Prompt: Return the part of the Wrong Turn 4 review between "I have to say, Wrong" and "the better instalments.", inclusive, copied word for word.

Source passage:
■ ■ ■ ■

I have to say, Wrong Turn 4: Bloody Beginnings, kind of caught me a little by surprise – which is fairly impressive for the fourth instalment of a B-grade franchise that immediately descended into direct to DVD hell after its first instalment. Oh, there’s still all the shitty aspects that come complete with yet another entry into the series that no one seemed to actually want such as the flick is crammed with stock morons played by actors mostly hired because they were willing to endure either heavy gore prosthetics or do a lot of nudity and the flick frequency switches between mean spirited slasher stuff and some typically unpleasant torture porn that goes on for ages but yet adds zero to the plot. However, thanks to its prequel leanings and a completely different location change, Bloody Beginnings might actually be one of the better instalments.

■ ■ ■ ■

Provided material:
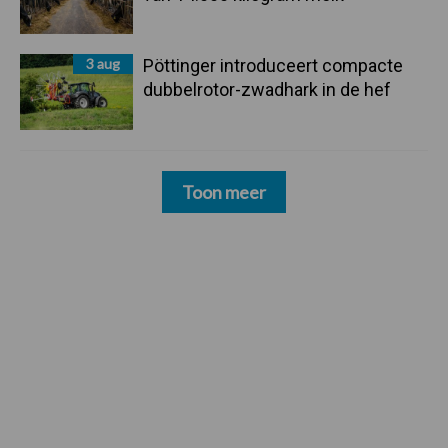
3 aug
Pöttinger introduceert compacte
dubbelrotor-zwadhark in de hef
Toon meer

■ ■ ■ ■

Your response:
I have to say, Wrong Turn 4: Bloody Beginnings, kind of caught me a little by surprise – which is fairly impressive for the fourth instalment of a B-grade franchise that immediately descended into direct to DVD hell after its first instalment. Oh, there’s still all the shitty aspects that come complete with yet another entry into the series that no one seemed to actually want such as the flick is crammed with stock morons played by actors mostly hired because they were willing to endure either heavy gore prosthetics or do a lot of nudity and the flick frequency switches between mean spirited slasher stuff and some typically unpleasant torture porn that goes on for ages but yet adds zero to the plot. However, thanks to its prequel leanings and a completely different location change, Bloody Beginnings might actually be one of the better instalments.